Foppish Dress. Though London's pendulum now swings with verve and elan, it started to move, as near as anyone can tell, during the Suez crisis of 1956, which many Britons found darker even than the days of the 1940 Blitz. Angry thousands massed among the pigeons beneath Nelson's glowering statue in Trafalgar Square to protest an aging, ailing Tory Prime Minister's final, futile attempt to assert Britannia's right to rule the waves. That same year produced the first explosive act of rebellion: John Osborne's corrosive drama, Look Back in Anger.
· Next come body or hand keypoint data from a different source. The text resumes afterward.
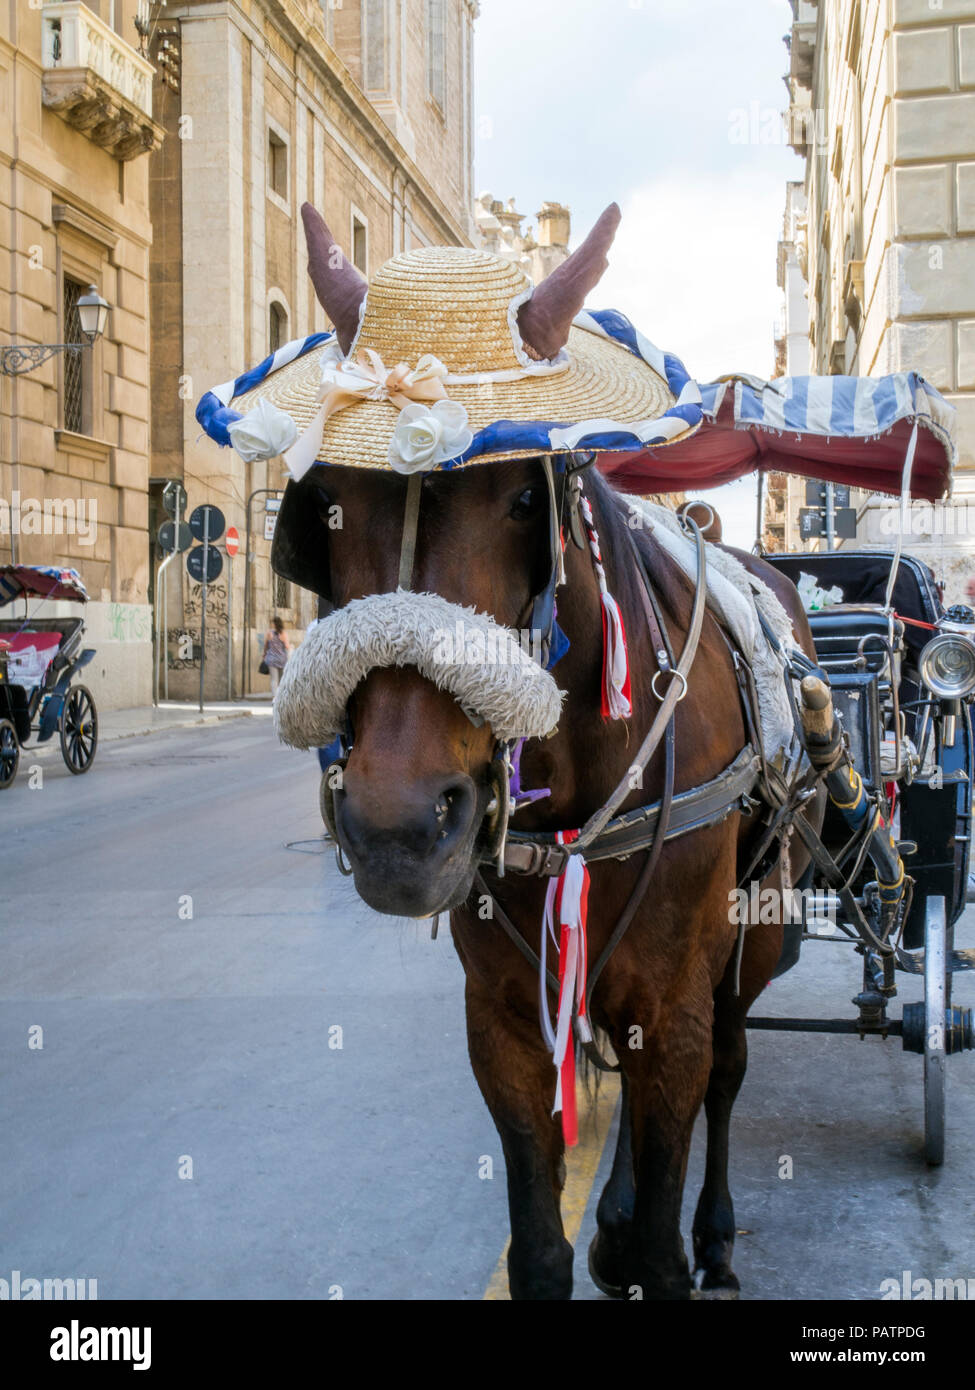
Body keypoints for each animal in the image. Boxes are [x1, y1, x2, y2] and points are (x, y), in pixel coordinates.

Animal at [285, 458, 817, 1301]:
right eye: (328, 505)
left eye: (526, 500)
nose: (397, 832)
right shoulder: (503, 1015)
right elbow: (537, 1254)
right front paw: (606, 1230)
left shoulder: (676, 1005)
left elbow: (662, 1254)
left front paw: (662, 1241)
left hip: (752, 941)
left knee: (727, 1072)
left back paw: (714, 1235)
Other signs of revolt soon cropped up. Teen-age gangs hit the streets, dressed in sleazy imitations of Edwardian frock coats. The Teddy boys mixed it up in angry race riots with West Indians, who were crowded into rundown districts like Paddington and Netting Hill Gate. Next, boys and girls divided up into foppishly dressed Mods and leather-jacketed Rockers, took to Brighton and Margate on holiday weekends to have a bit of a rumble while their elders rocked with still greater shock over the seamy revelations of the Profumo affair. Suddenly, with Profumo, the veneer of the upper classes finally and irreparably cracked. The working-class man saw that the Tories were not necessarily better or even better-behaved than he just because they appeared to be so. One result was a razor-thin margin of victory for Harold Wilson in 1964.